A backpack with multiple pockets is desirable, as you mentioned first aid is nice to have.

Leash length and weight is also a consideration. We used 12' flat training lead and reeled him in as needed.
No problem if dog walked in front (at least for us). Pulling is not allowed although handy if traveling upward . 
If he pulled we tugged gently 2, 3 times.


----------



## barretts87 (Apr 24, 2011)

We got the Ruff Wear Approach pack from REI for our V. She's only 4 months old right now, but we got a medium and it looks like it should fit her fine when she gets bigger, if it doesn't then we've left all the tags on it so hopefully we can exchange it for a large without any issues.
http://www.rei.com/product/812465/ruff-wear-approach-dog-pack
We also saw the hydration pack, but we just couldn't justify spending $80 right now on a pack that would only carry water. So that's why we went with the Approach pack, it seemed like it would be a good size for Abby. 

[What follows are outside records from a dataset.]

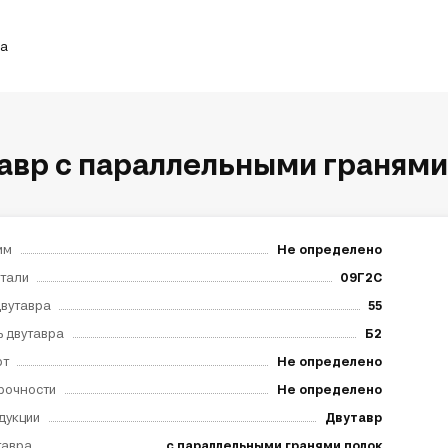
ка
авр с параллельными гранями 
мм
Не определено
тали
09Г2С
вутавра
55
 двутавра
Б2
рт
Не определено
рочности
Не определено
дукции
Двутавр
тавра
с параллельными гранями полок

We are going to get 2 of the platypus collapsible bottles 
http://www.rei.com/product/797977/platypus-softbottle-with-closure-cap-34-fl-oz 
so she can carry her water and the pockets are still deep enough in the Approach pack that she can carry her dry food a small toy (she loves her green frog) and a collapsible water bowl. For us we thought this would be a better fit for her for overnight and up to 2 day hiking trips. The hydration pack although was nice because it was very slim, just wouldn't carry much besides water and it came with the exact same kind of Platypus collapsible water bottles I think they just were a different brand. We may eventually get the hydration pack for her later on so she can wear it for a day hike but if you are doing an overnight or longer hike I would look at the Approach pack.

Good Luck!!


----------